People often ask how Big Car Collaborative landed with its home base in the Garfield Park and Bean Creek neighborhoods (our block is found within both official borders). Back in 2011, we had left our small gallery in Fountain Square and operated out of a pop-up for a few years we called Service Center for Culture and Community in the Lafayette Square area with a community space and large parking lot garden at an abandoned tire shop outside the mall. When that project ended in 2014 — and with us already having worked for four years in Garfield Park — we were fortunate to soon find both a great location and a fantastic partner in Tube Processing, who ended up donating much of the property they had on the block between Cruft Street and Nelson Avenue.

This work on the block, which began in 2015 based out of our Listen Hear space on Shelby (home of WQRT FM and once a place where we did an art show when it was an appliance store), now includes 21 buildings — including 18 long-term affordable homes for artists who are now vital and dedicated members of our community. One of these houses — fixed up by and named after neighbors Steve and Cari Guichelaar — includes a gallery that features artists from the neighborhood and two apartments for hosting visiting artists from around the world. Check out this video that shows what our campus looks like now.
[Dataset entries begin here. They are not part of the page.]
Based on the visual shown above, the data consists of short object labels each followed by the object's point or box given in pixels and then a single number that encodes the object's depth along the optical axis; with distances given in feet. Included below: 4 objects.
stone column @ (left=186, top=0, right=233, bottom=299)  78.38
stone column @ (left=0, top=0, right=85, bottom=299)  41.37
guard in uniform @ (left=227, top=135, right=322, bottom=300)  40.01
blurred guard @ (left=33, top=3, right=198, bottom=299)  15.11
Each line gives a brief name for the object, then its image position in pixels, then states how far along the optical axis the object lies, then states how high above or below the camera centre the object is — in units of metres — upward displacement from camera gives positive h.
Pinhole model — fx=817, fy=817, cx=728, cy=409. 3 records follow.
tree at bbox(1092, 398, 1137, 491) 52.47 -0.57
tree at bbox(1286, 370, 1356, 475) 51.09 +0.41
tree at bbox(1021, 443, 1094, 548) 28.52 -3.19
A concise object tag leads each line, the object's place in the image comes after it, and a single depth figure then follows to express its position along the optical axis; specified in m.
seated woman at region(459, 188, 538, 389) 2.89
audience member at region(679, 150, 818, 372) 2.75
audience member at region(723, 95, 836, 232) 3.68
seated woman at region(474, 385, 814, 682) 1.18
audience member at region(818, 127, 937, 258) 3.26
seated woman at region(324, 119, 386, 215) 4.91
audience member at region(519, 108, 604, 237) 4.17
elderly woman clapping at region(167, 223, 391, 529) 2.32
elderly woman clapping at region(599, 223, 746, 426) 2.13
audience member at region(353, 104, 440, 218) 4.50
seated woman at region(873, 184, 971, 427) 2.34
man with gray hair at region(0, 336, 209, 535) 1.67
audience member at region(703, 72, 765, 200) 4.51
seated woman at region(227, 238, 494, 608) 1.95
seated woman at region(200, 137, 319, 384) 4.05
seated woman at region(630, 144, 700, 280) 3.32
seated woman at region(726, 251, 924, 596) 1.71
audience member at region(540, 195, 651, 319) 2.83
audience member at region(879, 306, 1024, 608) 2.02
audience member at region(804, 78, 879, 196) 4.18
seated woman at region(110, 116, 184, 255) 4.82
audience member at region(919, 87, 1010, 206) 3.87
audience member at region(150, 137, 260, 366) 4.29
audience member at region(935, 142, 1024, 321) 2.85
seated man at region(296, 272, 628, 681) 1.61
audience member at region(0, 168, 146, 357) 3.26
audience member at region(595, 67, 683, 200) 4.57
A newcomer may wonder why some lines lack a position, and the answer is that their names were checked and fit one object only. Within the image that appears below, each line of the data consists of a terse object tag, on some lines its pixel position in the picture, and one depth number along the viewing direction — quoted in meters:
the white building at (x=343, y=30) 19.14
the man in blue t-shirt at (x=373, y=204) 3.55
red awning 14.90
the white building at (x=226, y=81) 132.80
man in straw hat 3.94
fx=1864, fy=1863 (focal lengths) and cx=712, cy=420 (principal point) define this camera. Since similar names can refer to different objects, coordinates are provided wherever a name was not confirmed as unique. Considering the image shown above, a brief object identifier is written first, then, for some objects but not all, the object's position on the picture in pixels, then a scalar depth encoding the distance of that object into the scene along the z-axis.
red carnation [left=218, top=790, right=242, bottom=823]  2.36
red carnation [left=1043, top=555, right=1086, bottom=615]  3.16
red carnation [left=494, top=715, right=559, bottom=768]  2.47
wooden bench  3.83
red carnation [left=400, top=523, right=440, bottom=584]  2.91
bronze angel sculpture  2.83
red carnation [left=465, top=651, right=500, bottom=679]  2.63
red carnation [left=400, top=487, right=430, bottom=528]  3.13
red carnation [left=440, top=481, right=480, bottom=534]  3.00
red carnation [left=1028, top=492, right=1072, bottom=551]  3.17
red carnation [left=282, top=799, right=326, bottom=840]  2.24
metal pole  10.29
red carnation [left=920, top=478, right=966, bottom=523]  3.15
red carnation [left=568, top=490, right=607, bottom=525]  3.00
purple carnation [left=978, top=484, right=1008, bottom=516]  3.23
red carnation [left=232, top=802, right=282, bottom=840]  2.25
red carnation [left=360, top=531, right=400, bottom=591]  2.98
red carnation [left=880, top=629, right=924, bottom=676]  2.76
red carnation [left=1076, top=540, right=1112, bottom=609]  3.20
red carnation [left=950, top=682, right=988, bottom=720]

While we have much more to come, Big Car has already brought several millions of dollars of investment to our neighborhood (mostly through foundation grants and donations). We employ 13 people on an ongoing basis — more than half of them neighborhood residents or people who grew up in Garfield Park.

All of our properties are owned by the nonprofit organization, Big Car Collaborative (other than some homes that are co-owned between Big Car and the artist residents as a way to ensure long-term affordability). That means none of these properties are owned or controlled by individuals or for-profit developers — insuring the long-term affordability for artists and use of these facilities as community assets.

At this time of transition in our neighborhood, it’s important to differentiate between mission-driven, non-profit-owned cultural spaces and properties owned by for-profit developers who may use the arts and artists as a way to increase traffic to their buildings and temporarily fill empty space — boosting the attractiveness and value of the property. While for-profit owners understandably want to make money and build value, we believe it’s problematic to use the arts and artists without really sharing wealth or opportunities for ownership. This move — experienced in cities around the world — is sometimes called art washing. And it is often a step in the process of gentrification and displacement.

We anticipated this cycle would eventually come to our neighborhood as we teamed up over the years with other neighbors to improve the quality of life for residents — making the neighborhood more attractive and valuable. So we designed and invested in an approach to have our nonprofit and artists own and preserve much of our block as a long-term place for art and artists.

This strategy is central, also, to our next project — taking the 46,000-square-foot long-vacant factory building behind the current Tube Factory and bringing it to life with museum-quality galleries, artist studios, a performing arts and event space, small business incubator storefronts, and a restaurant and culinary center that offers learning and workforce development opportunities.

This project alone will be a $7 million investment in the arts, our community, and our neighborhood. And this building is a long-term investment in artists and small business people who won’t have to worry about their rents skyrocketing under a for-profit building owner. And the artists in our building will know this owner won’t be cashing in and selling the place to someone else who wants to turn the studios and galleries into something more lucrative — resulting in their displacement once again.

At Big Car, we’re proud of our deep connection to both the Garfield Park and Bean Creek neighborhoods. We feel lucky our campus is located in an area where both boundaries overlap. We work tirelessly, as neighbors ourselves, to support this place we call home. And — with the long-term help of so many neighbors, artists and partners — we’re excited about so much more to come!